Konstantin Bogdanov's Underwater Exploration Team is going to sea again. The next stage of the expedition "180 Miles to Leningrad: The History of the Tallinn Breakout on the Modern Sea Map" starts on July 16. Several wrecks have been found at the bottom of the Gulf of Finland, which have yet to be identified.
For more than two months, the specialists from the “Fertoing” marine engineering company studied the bottom of the Gulf of Finland using sonar. A lot of interesting objects have been found in the area where, according to documents, several ships sank during the Tallinn Breakout.
“The people from ‘Fertoing’, for whom, by the way, this work is pure charity, managed to complete a fairly large amount of tasks,” Konstantin Bogdanov notes. “During this season, they have established and helped us to clarify the coordinates of about a dozen objects.”
Now it's up to the underwater explorers. Within seven to ten days, they will have to dive to the bottom in order to identify, if possible, the vessels detected with the help of sonar and 3D scanning. No matter how perfect the technology, it is possible to determine with confidence the type of a sunken ship only by seeing it firsthand.
“Experience has taught us not to make premature conclusions,” explains the head of the expedition. “Once we dived, hoping to film and photograph a torpedo boat, but instead we saw a sailboat. Among the objects discovered by ‘Fertoing’, a couple of them resemble barges on the computer screen. But in fact, they may turn out to be something else – perhaps unexpected discoveries are still waiting for us.”

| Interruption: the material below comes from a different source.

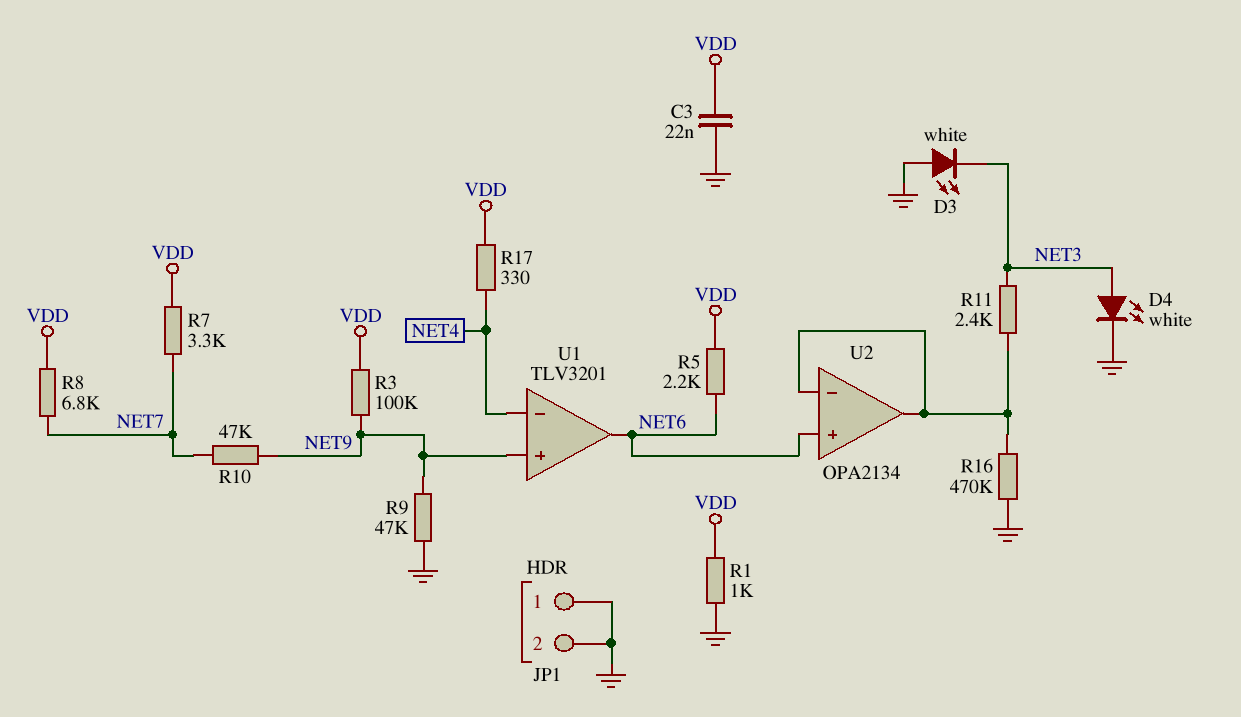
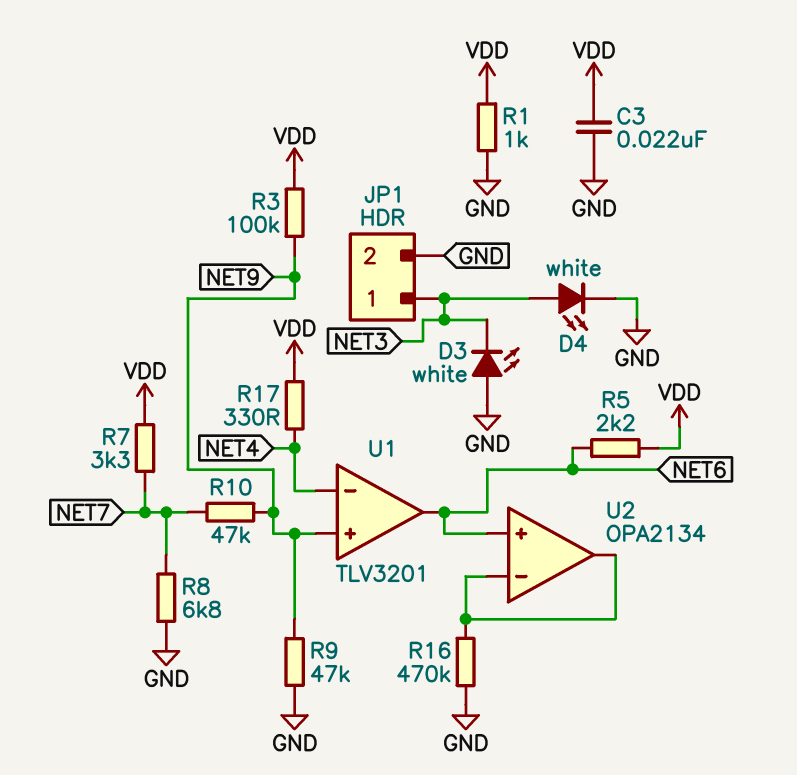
JP1 pin 1: GND -> NET3
R8: 6.8k (NET7, VDD) -> 6.8k (GND, NET7)
R11: 2.4k (NET3, U2/in-) -> none

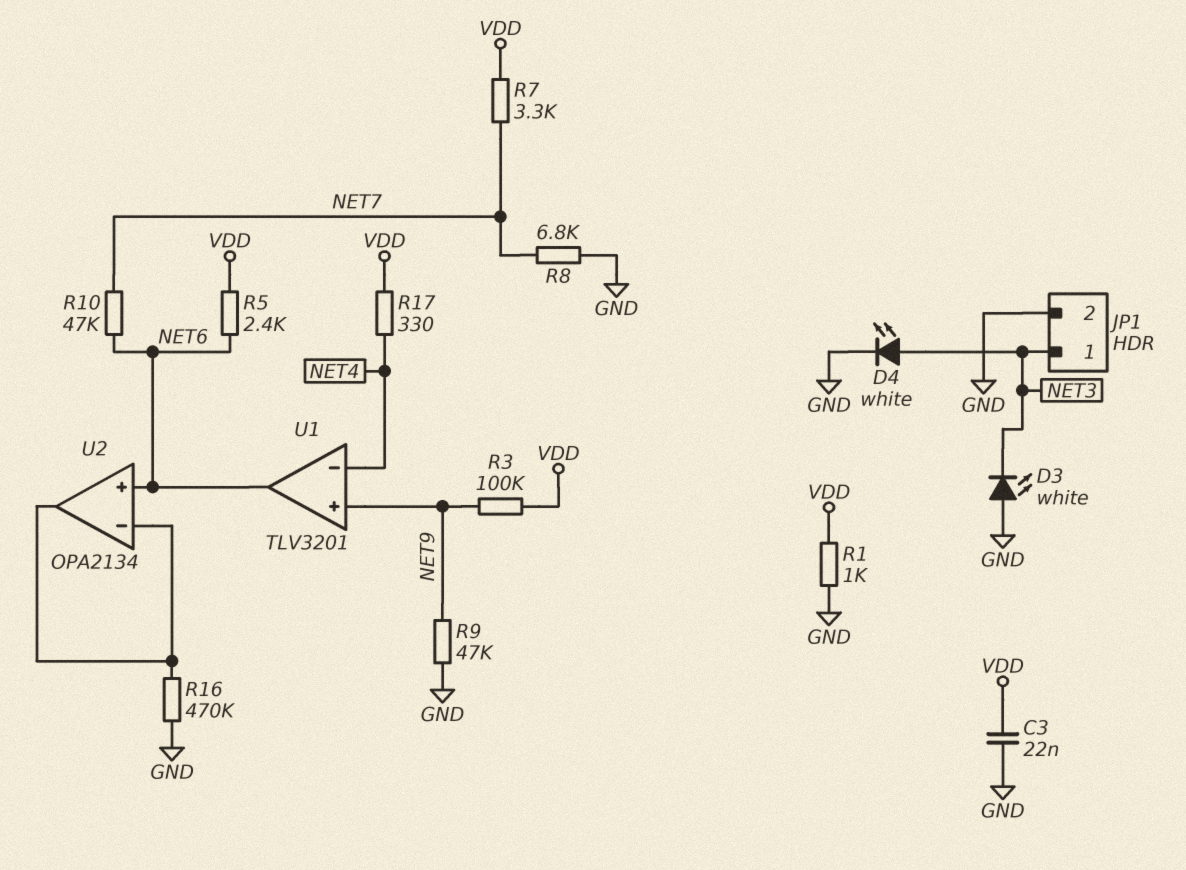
R5: 2.2k (NET6, VDD) -> 2.4k (NET6, VDD)
R10: 47k (NET7, NET9) -> 47k (NET6, NET7)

However, one of the found ships has been preliminarily identified. The five holds clearly visible on the sonar screen allow to assume with high probability that this is the "Vtoraya Pyatiletka" vessel that sank during the Tallinn Breakout.
The "Vtoraya Pyatiletka" was moving as a part of the No.3 convoy under numerous attacks by enemy aircraft – the ship came under attack from air raids 14 times during the passage. As a result, a bomb hit the ship, damaging its nose. The transport lost speed, but continued to move forward, gradually sinking – the bow holds were filling with water. Minesweepers and boats managed to rescue more than 2,500 people from the sinking ship and deliver them to the island of Gogland. After the second bomb hit, the "Vtoraya Pyatiletka" sank to the bottom.
So far, researchers have not been able to find the “Ausma”, which sank near the island of Rodsher – a ship similar to it turned out to be a Dutch steamer of the late 19th century. Sonar did not show anything else resembling the lost transport.
“In the area where it should lie, there are no traces of shipwrecks at all, except for the ship ‘De Ruyter’ that we’d found,” says Konstantin Bogdanov. “This confirms our version that the Dutch captain suffered a wreck due to a navigational error, although he claimed that he crashed on a sunken ship. As for the ‘Ausma’, its fate is still unclear. Perhaps, after the crew had left the vessel, it drifted for some time and now lies in the territorial waters of Estonia or on the border with it, where we cannot approach without special permission.”
However, for the time being, the members of the Underwater Exploration Team will have enough work as it is. In addition to identifying the objects found by “Fertoing”, they will have to continue to film and photograph the previously discovered "Fugas" and "Burya". Visibility has noticeably deteriorated on the latter, which complicates the work of underwater operators. The situation is complicated by the fact that the team is incomplete – the volunteers go on the expedition during the holidays, and not everyone managed to do it in July.
By the way, this season, in addition to purely expeditionary tasks, the team will help shoot a documentary. Together with underwater explorers, a film crew goes out to sea. The creative project was supported by the Cultural Initiatives Foundation.
“This is an interesting new experience for us,” says Konstantin Bogdanov. “Underwater Exploration Team took a key part in the preparation of the script and the shooting plan, our specialists in video editing and 3D modeling will be involved in the creative process.”
The expedition is supported by the Russian Geographical Society and the Presidential Grants Fund.
Read also: 80 Years Under Water
Tallinn Breakout. From August 27 to August 29, 1941, during the relocation of the Baltic Fleet from Tallinn to Kronstadt, more than 60 military and transport vessels sank and more than 15,000 people died in the waters of the Gulf of Finland. The decision on the combat operation was made urgently after the German troops had forced their way into the Baltic States. If not for this maneuver, the USSR would have risked completely losing the Baltic Fleet, leaving Leningrad without protection from the sea.